Life Without Grant, Bench Troubles
Speaking of the “others” and offense, outside of that third quarter boost and an efficient 12 points from Josh Hart, there weren’t too many positives. The Blazers offense runs on the power of its Big Three: Lillard, Simons and Grant. Without Grant, that reliance on the trio’s offensive talents became painstakingly clear. In the holiday classic “It’s a Wonderful Life,” the angel Clarence comes down to Earth to show George Bailey how terrible his hometown of Bedford Falls would be if he had never been born. Well consider this game Clarence’s display of how difficult life would be for the Portland offense had the Blazers never traded for Grant this offseason. This version of Potterville is a gray, familiar reality that relies heavily on three-pointers from Portland’s star backcourt and very few three-pointers from anybody else. Portland loses a lot of it’s offensive versatility and a thin bench unit is further exposed. Lillard and Simons accounted for 10 of Portland’s 13 threes on the night.
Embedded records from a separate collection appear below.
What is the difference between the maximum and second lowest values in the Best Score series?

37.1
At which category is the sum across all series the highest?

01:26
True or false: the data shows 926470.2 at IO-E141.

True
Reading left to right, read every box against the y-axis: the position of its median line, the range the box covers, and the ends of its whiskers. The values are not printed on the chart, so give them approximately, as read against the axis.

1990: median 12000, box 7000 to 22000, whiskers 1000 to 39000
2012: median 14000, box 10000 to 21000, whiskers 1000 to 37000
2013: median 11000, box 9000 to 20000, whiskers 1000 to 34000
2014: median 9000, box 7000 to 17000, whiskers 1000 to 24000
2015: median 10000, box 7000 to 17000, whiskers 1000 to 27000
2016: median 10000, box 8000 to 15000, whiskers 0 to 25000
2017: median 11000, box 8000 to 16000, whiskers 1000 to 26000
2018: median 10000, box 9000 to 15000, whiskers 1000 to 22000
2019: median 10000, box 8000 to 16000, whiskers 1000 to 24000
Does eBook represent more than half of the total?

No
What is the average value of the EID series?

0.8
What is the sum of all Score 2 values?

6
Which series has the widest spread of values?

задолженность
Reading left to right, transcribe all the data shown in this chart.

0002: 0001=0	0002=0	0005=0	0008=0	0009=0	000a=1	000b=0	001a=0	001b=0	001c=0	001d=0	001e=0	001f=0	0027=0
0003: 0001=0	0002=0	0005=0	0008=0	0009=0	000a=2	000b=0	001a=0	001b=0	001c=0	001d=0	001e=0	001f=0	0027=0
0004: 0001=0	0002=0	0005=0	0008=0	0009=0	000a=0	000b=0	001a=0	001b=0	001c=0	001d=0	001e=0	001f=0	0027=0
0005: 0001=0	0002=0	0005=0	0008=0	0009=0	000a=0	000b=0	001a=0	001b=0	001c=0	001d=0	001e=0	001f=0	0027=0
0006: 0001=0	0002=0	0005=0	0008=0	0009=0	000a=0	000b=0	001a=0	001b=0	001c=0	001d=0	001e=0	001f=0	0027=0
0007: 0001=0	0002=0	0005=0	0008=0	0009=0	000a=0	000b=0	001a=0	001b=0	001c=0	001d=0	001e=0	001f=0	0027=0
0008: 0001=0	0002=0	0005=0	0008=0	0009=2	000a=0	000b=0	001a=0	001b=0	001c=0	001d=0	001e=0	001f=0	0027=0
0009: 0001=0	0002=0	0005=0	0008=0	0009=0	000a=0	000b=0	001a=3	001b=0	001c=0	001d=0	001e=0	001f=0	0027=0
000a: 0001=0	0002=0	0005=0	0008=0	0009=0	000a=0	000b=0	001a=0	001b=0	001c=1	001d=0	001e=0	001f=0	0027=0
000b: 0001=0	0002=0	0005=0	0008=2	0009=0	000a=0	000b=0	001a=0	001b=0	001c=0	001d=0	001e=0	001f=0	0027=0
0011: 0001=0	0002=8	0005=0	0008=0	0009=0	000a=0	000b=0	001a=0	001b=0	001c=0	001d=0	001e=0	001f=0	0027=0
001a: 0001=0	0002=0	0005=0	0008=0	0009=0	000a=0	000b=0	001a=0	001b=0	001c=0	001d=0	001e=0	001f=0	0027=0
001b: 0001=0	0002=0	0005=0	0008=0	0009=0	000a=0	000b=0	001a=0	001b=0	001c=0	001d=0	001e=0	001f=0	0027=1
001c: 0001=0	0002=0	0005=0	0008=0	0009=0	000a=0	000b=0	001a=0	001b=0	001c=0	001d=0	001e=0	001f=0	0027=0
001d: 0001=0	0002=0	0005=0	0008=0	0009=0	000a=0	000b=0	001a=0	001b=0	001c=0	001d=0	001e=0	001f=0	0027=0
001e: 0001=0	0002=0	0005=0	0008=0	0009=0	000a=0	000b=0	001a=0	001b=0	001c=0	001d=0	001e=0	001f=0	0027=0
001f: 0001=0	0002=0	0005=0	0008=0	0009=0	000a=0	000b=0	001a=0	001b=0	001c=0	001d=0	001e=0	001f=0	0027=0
Not a single other Blazer made a three-pointer until the second half. Justise Winslow, starting in Grant’s place, finished with only two points and missed some opportunities in close. Shaedon Sharpe, who sometimes provides a spark off the bench, shot 2-7 for 4 points in another underwhelming performance. When Portland led by over 20 and pulled the starters midway through the fourth, the bench couldn’t sustain the lead well enough to prevent the starters from momentarily coming back in.
The Simons Show
Last, but certainly not least, Anfernee Simons. On what might’ve been Lillard’s record-setting night, Simons was the offensive star who carried Portland to a victory. He started off hot, scoring 14 in the first quarter, eventually finishing with 20 for the half. He shot 11-21 from the field to finish with a game-high 32, getting it on an array of midrange looks and crafty paint finishes, along with 5-14 gunning from deep. The three-point shot from Lillard and Simons remains Portland’s most deadly offensive weapon and it burned Houston. Without Grant and after only scoring seven in a blowout loss Friday to Dallas, Simons picked up the offensive slack and performed like the best player on the court.
Portland has a night to travel before facing the Oklahoma City Thunder on Monday night in the first game of a baseball-series back-to-back. Tip-off is scheduled for 5:00 PM, Pacific.